Those lines of the material below that fall between its first line and the line with "and refining these", both included, are to be repeated exactly.

TASK INPUT below:

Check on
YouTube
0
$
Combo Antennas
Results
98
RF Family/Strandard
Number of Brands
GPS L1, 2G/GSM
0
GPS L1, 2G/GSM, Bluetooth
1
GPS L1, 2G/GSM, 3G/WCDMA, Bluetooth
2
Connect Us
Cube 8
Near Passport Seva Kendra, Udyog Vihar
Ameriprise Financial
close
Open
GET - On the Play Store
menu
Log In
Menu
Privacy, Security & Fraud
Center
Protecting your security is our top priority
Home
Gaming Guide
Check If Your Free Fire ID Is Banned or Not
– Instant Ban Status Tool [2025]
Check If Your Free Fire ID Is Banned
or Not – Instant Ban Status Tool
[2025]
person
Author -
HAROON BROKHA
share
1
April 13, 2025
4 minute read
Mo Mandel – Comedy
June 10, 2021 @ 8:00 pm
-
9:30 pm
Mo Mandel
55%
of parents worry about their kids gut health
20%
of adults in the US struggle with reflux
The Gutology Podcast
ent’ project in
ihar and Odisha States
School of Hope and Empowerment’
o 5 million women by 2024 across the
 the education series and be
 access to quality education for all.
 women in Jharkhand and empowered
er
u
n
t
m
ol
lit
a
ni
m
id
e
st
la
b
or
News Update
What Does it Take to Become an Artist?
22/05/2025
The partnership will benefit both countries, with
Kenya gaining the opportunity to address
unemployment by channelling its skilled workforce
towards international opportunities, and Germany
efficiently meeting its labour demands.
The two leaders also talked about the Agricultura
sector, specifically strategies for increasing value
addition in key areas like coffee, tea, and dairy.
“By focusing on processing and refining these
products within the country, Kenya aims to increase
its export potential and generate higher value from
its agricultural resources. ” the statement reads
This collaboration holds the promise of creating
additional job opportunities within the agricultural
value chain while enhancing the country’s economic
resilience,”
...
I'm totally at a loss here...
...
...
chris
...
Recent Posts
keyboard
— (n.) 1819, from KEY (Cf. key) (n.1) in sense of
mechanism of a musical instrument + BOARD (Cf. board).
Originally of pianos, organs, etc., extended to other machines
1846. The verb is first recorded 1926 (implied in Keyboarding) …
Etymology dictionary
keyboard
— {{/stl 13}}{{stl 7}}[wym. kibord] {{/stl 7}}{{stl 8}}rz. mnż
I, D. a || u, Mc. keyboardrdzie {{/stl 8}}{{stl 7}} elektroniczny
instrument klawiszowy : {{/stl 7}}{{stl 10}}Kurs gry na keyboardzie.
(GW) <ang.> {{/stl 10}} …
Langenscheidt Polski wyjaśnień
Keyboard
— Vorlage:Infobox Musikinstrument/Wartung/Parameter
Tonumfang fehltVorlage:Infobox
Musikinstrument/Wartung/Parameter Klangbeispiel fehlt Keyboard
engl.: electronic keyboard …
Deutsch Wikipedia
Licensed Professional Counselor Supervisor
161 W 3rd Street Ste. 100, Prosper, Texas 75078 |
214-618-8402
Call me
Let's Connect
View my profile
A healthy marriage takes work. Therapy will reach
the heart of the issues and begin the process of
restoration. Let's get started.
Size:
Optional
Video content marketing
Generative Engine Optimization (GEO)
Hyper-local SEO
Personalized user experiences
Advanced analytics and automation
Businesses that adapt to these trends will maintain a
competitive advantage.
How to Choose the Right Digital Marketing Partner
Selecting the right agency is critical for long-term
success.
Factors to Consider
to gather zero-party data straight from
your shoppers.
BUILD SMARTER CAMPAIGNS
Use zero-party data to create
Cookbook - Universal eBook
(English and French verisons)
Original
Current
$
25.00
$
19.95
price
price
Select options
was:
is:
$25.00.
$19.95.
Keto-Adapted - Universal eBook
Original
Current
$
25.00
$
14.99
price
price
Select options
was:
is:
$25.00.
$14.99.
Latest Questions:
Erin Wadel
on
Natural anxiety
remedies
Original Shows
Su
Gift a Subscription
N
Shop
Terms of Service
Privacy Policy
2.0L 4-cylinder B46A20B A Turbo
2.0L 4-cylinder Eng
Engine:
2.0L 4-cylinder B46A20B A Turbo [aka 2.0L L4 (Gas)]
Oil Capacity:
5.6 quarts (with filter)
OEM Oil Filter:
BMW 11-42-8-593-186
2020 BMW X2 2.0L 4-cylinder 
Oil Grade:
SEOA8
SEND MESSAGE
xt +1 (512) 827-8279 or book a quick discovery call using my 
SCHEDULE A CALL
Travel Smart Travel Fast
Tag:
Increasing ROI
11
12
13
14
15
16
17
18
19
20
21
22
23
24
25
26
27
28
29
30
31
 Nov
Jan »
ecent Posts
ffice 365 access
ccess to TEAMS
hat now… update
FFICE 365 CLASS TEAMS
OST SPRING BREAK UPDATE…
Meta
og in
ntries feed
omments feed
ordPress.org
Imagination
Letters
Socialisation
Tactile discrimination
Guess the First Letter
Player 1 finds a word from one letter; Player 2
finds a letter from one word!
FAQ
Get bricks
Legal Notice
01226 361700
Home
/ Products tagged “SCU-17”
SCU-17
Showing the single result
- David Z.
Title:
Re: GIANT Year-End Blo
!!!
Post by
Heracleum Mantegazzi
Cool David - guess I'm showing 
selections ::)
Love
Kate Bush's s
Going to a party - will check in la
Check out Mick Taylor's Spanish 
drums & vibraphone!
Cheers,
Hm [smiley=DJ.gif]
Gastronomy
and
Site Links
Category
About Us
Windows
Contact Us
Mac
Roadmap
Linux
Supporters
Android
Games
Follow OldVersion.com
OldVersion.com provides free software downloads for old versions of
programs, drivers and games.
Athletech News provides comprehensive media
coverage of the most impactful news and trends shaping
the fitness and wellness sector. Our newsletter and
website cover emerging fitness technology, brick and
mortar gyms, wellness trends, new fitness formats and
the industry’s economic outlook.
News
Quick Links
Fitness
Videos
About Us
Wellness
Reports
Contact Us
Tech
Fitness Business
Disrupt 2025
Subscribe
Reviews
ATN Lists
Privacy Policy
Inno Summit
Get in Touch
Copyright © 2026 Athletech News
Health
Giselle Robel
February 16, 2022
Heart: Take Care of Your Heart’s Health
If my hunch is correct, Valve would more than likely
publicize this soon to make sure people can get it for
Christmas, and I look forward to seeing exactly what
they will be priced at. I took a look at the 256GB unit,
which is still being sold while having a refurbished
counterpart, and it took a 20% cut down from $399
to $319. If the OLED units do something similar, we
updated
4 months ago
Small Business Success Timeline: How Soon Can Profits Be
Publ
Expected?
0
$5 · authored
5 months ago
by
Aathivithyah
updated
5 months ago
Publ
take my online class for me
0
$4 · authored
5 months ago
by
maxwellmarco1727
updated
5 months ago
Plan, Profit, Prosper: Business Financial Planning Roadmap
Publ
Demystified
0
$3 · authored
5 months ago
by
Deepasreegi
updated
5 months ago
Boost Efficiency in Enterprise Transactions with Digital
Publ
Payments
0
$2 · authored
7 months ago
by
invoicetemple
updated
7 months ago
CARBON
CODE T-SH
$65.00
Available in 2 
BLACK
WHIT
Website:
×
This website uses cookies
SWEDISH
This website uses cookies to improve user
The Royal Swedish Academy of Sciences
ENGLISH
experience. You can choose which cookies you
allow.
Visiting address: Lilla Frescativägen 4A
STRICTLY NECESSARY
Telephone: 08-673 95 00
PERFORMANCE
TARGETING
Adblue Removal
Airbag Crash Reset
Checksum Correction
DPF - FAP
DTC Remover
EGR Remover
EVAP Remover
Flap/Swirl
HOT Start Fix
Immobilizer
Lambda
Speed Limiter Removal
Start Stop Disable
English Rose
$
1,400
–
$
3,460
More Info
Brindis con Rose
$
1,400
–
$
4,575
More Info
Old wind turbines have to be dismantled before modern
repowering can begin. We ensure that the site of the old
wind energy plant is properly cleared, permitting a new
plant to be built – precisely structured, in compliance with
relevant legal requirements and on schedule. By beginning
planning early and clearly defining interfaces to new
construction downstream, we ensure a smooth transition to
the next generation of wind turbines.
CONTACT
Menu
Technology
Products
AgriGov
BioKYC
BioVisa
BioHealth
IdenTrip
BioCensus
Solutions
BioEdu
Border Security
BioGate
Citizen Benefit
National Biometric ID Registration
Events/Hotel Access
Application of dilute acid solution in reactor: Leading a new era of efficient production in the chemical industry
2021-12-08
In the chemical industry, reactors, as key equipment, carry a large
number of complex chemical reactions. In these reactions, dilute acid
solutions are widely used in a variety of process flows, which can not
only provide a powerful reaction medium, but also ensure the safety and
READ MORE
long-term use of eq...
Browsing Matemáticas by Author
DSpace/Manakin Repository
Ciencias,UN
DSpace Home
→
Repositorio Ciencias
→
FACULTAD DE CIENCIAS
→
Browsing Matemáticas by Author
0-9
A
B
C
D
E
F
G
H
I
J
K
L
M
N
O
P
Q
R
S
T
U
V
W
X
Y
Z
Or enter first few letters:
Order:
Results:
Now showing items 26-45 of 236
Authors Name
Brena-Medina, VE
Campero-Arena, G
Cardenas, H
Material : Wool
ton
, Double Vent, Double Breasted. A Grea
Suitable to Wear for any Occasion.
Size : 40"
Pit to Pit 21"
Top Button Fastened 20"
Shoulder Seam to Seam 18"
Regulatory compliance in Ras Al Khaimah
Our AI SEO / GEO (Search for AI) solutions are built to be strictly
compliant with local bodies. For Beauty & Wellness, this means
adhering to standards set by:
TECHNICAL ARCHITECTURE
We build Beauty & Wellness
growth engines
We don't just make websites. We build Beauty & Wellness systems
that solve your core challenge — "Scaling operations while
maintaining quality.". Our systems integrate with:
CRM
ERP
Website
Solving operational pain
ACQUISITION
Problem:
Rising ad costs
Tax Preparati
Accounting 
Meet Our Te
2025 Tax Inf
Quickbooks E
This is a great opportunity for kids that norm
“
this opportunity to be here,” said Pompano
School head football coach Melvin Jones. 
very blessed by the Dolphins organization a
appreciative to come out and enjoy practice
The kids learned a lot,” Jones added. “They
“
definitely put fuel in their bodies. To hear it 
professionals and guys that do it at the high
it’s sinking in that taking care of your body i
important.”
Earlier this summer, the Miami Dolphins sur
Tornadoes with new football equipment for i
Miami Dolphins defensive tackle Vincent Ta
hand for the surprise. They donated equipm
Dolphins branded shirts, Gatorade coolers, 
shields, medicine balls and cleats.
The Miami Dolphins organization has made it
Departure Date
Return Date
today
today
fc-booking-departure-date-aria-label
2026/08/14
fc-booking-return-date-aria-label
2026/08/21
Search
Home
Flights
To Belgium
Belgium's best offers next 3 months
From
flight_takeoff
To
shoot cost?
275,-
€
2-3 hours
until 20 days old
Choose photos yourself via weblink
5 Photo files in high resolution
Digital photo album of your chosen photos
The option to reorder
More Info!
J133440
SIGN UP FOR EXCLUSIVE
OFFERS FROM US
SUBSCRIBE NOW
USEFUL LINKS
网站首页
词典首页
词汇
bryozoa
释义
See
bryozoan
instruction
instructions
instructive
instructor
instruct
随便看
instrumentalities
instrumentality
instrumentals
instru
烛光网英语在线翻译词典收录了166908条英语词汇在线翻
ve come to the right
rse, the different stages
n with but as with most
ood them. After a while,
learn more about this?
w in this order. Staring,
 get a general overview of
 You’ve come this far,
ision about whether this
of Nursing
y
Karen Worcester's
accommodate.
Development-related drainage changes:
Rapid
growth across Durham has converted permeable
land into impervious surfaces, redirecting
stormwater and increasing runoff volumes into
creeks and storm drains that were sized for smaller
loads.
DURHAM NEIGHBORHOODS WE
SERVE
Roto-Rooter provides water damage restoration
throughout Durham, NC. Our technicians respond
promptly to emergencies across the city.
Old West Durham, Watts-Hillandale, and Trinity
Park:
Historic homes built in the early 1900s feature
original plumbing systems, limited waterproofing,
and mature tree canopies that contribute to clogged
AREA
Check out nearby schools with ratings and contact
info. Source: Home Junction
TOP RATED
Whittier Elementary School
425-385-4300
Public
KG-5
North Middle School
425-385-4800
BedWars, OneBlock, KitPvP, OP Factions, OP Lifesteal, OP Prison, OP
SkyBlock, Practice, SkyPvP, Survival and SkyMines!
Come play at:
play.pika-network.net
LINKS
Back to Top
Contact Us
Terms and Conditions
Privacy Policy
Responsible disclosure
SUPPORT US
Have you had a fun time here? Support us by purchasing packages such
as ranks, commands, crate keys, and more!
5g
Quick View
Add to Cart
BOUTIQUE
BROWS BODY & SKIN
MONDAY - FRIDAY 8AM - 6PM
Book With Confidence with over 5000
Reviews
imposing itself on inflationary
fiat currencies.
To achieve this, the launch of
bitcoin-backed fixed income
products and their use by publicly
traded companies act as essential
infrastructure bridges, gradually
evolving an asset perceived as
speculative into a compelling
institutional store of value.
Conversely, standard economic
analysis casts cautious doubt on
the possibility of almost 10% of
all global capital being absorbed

End of TASK INPUT.

*SOLVED PROBLEM:*
Check on
YouTube
0
$
Combo Antennas
Results
98
RF Family/Strandard
Number of Brands
GPS L1, 2G/GSM
0
GPS L1, 2G/GSM, Bluetooth
1
GPS L1, 2G/GSM, 3G/WCDMA, Bluetooth
2
Connect Us
Cube 8
Near Passport Seva Kendra, Udyog Vihar
Ameriprise Financial
close
Open
GET - On the Play Store
menu
Log In
Menu
Privacy, Security & Fraud
Center
Protecting your security is our top priority
Home
Gaming Guide
Check If Your Free Fire ID Is Banned or Not
– Instant Ban Status Tool [2025]
Check If Your Free Fire ID Is Banned
or Not – Instant Ban Status Tool
[2025]
person
Author -
HAROON BROKHA
share
1
April 13, 2025
4 minute read
Mo Mandel – Comedy
June 10, 2021 @ 8:00 pm
-
9:30 pm
Mo Mandel
55%
of parents worry about their kids gut health
20%
of adults in the US struggle with reflux
The Gutology Podcast
ent’ project in
ihar and Odisha States
School of Hope and Empowerment’
o 5 million women by 2024 across the
 the education series and be
 access to quality education for all.
 women in Jharkhand and empowered
er
u
n
t
m
ol
lit
a
ni
m
id
e
st
la
b
or
News Update
What Does it Take to Become an Artist?
22/05/2025
The partnership will benefit both countries, with
Kenya gaining the opportunity to address
unemployment by channelling its skilled workforce
towards international opportunities, and Germany
efficiently meeting its labour demands.
The two leaders also talked about the Agricultura
sector, specifically strategies for increasing value
addition in key areas like coffee, tea, and dairy.
“By focusing on processing and refining these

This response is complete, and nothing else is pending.